As the newest member of the vast “Star Trek” universe, Lynch was in turn able to introduce her own family, husband (fellow WWE wrestler Seth Rollins), and 4-year-old daughter Roux, to the world of “Trek.” “They came to set one day. Roux was a little overwhelmed by the size of everything, I think, but it was awesome.”

Star Trek: Starfleet Academy” was one of several projects Lynch tackled while on a break from wrestling. In January, she took to Instagram to reveal a surprise role in “Happy Gilmore 2,” which arrives on Netflix July 25.

“That cast is insane,” she says. “The world I got to play in was ridiculous and wonderful and incredibly fun. The time on that set was amazing, seeing Adam Sandler and how he conducts himself as such a star in that word, but also so kind to everybody. The atmosphere and tone that he sets on set is unbelievable, and then he’s jumping in, rewriting stuff, helping the director. He’s doing everything, it’s incredible to watch.”
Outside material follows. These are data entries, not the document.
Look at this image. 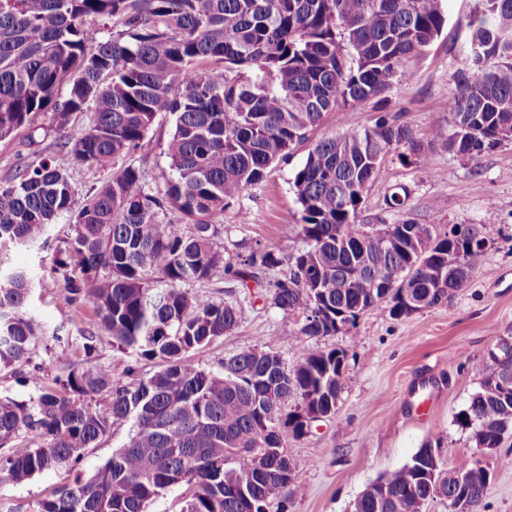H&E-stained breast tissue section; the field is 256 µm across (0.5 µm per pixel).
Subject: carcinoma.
<instances>
[{
  "instance_id": "obj_1",
  "label": "carcinoma",
  "mask_w": 512,
  "mask_h": 512,
  "mask_svg": "<svg viewBox=\"0 0 512 512\" xmlns=\"http://www.w3.org/2000/svg\"><path fill=\"white\" fill-rule=\"evenodd\" d=\"M443 0H0V141L41 113L67 130L70 116L93 122L64 146L112 178L73 209L74 190L50 156L19 158L0 183V240L40 241L67 213L74 236L55 260L64 300L88 304L94 324L122 353L158 362L141 377L134 364H97L88 332L52 382L28 400L0 397V470L22 481L71 472L112 427L128 440L90 478H76L39 503V512H151L162 492L183 487L181 512H285L303 475L279 457L286 434L309 431L307 416L336 409L344 369L331 349L294 367L275 337L207 367L192 357L238 323L237 308L189 292L224 268L258 279L282 264L272 303L301 313L298 338L334 336L336 312L355 325L388 293L399 272L432 308L467 286L487 251L482 224L418 225L383 249L388 224H361L363 197L385 155L423 145L401 116L384 112L357 131L313 145L293 186L301 205L302 249H256L236 265L216 239L224 213L268 169L307 140L327 112L387 98L410 77L407 63L442 32ZM464 23V66L452 75L450 128L432 138L474 159L512 129V0H479ZM112 23L103 38L90 19ZM68 84L65 97L58 90ZM175 115L167 144L171 176L153 191L144 170L117 165L143 147L155 117ZM394 188L385 202L400 213ZM180 215L189 232L170 218ZM30 273L0 274V369L31 362L44 327L28 310ZM476 366L479 388L456 415L477 450L489 454L512 431V342ZM427 443L396 471L367 484L352 512H421L433 499L450 512H480L493 479L478 458L444 470ZM246 486L248 499L227 493Z\"/></svg>"
}]
</instances>
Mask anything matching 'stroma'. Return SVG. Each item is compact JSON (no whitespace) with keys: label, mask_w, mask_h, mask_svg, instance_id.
Instances as JSON below:
<instances>
[{"label":"stroma","mask_w":512,"mask_h":512,"mask_svg":"<svg viewBox=\"0 0 512 512\" xmlns=\"http://www.w3.org/2000/svg\"><path fill=\"white\" fill-rule=\"evenodd\" d=\"M478 5V0H443L447 24L409 63V79L397 83L389 94L390 111L402 113L434 158V166L391 150L359 212L360 222L367 224L399 217L440 231L450 224L484 225L487 252L466 288L435 307L403 318L391 316L382 304L336 335L301 340L296 333L303 316L285 314L272 304L267 275L242 283L220 273L192 288L193 293L221 297L240 310L235 329L198 352L203 365H217L269 336L275 337V351L291 366L320 350L347 353L335 414L314 422L306 436L284 442L304 478V488L291 500L288 512H350L366 484L402 467L429 441L438 443L446 469L478 454L470 432L459 427L454 417L478 388L476 364L487 359L500 339L512 340V140L469 160L431 139L435 128L449 124L445 99L454 90L451 76L462 65L465 38L459 22ZM376 115L370 104L327 113L306 142L293 146L285 159L271 166L262 183L225 212L219 239L223 254L245 256L256 248L276 252L301 246V206L293 180L312 143L369 126ZM37 123L34 135L22 130L0 141V183L11 177L19 155L40 152L55 157L65 168L75 202L83 204L111 178V171L79 164L61 151L64 134L50 117H38ZM174 129L173 115H157L147 132V152L126 157L144 168L150 187L163 186L171 175L165 150ZM397 186L409 191L399 214L389 212L385 204L386 195ZM72 234L70 218L63 215L32 246L0 242V267L23 268L41 280V288L30 298L29 311L46 329L34 348L39 378H32L23 367L1 370L0 395L18 400L35 396L39 382H51L70 356L59 337H67L71 348H77L92 327L87 307L63 301L53 270L57 251ZM66 479L65 473L54 470L23 481L0 472V512H36L39 501Z\"/></svg>","instance_id":"1"}]
</instances>
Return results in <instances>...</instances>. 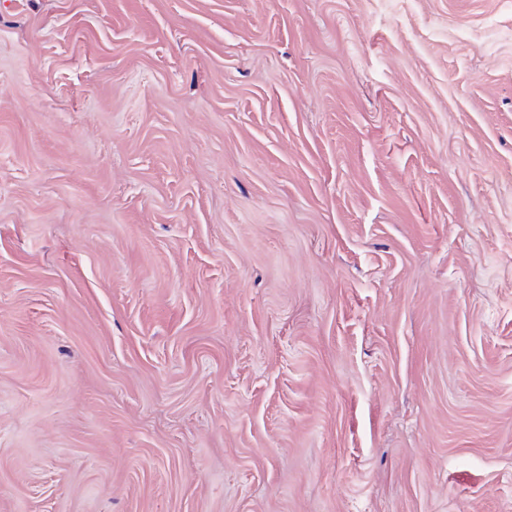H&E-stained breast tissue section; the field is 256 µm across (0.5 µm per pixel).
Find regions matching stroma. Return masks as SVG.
Masks as SVG:
<instances>
[{"label": "stroma", "mask_w": 512, "mask_h": 512, "mask_svg": "<svg viewBox=\"0 0 512 512\" xmlns=\"http://www.w3.org/2000/svg\"><path fill=\"white\" fill-rule=\"evenodd\" d=\"M0 512H512V0H0Z\"/></svg>", "instance_id": "stroma-1"}]
</instances>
Lynch isn’t the only professional wrestler in “Happy Gilmore 2.” All Elite Wrestling’s Maxwell Jacob Friedman (MJF) also has a role in the film. As for whether or not she crossed paths with MJF on set? “I did. You know, a very nice boy. Great chats. Of course, he knows he’d lose at [a promo battle], but we had great chats. Unfortunately, it was way before this happened, but I feel like he would completely agree with everything that I’m saying about Lyra.”

“Starfleet Academy” and “Happy Gilmore 2” aren’t Lynch’s first forays into acting. She graduated from the Dublin Institute of Technology with a theatre arts degree in 2012, worked as a stunt performer on “Vikings” prior to WWE fame, and even appeared as wrestling aficionado Cyndi Lauper in an episode of “Young Rock.”

“I love the collaboration of it, that’s what it comes down to,” she says of the acting world. “The creative collaboration, that you get to work with and bounce ideas off of different people and see them come to life, that you get to try things. In wrestling, it’s a live medium, so you get one shot to make it. Thankfully, I’m a one-take kind of gal.”

This interview has been edited and condensed.